- THE PROBLEM -
From the entries that follow, copy each line containing the word "assign".

- INPUT DATA -
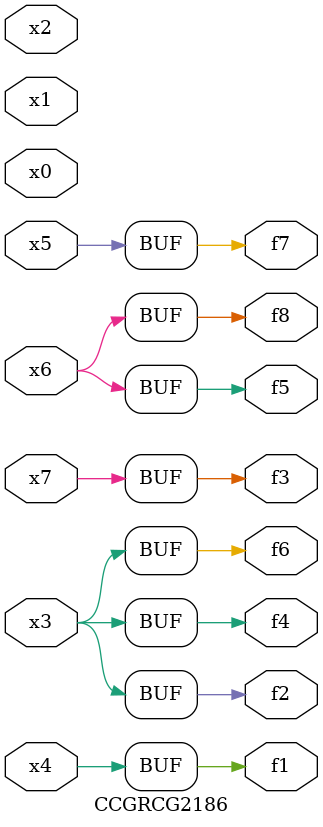
<source format=v>
module CCGRCG2186(
	input x0, x1, x2, x3, x4, x5, x6, x7,
	output f1, f2, f3, f4, f5, f6, f7, f8
);
	assign f1 = x4;
	assign f2 = x3;
	assign f3 = x7;
	assign f4 = x3;
	assign f5 = x6;
	assign f6 = x3;
	assign f7 = x5;
	assign f8 = x6;
endmodule

</source>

- ANSWER TO THIS PROBLEM -
	assign f1 = x4;
	assign f2 = x3;
	assign f3 = x7;
	assign f4 = x3;
	assign f5 = x6;
	assign f6 = x3;
	assign f7 = x5;
	assign f8 = x6;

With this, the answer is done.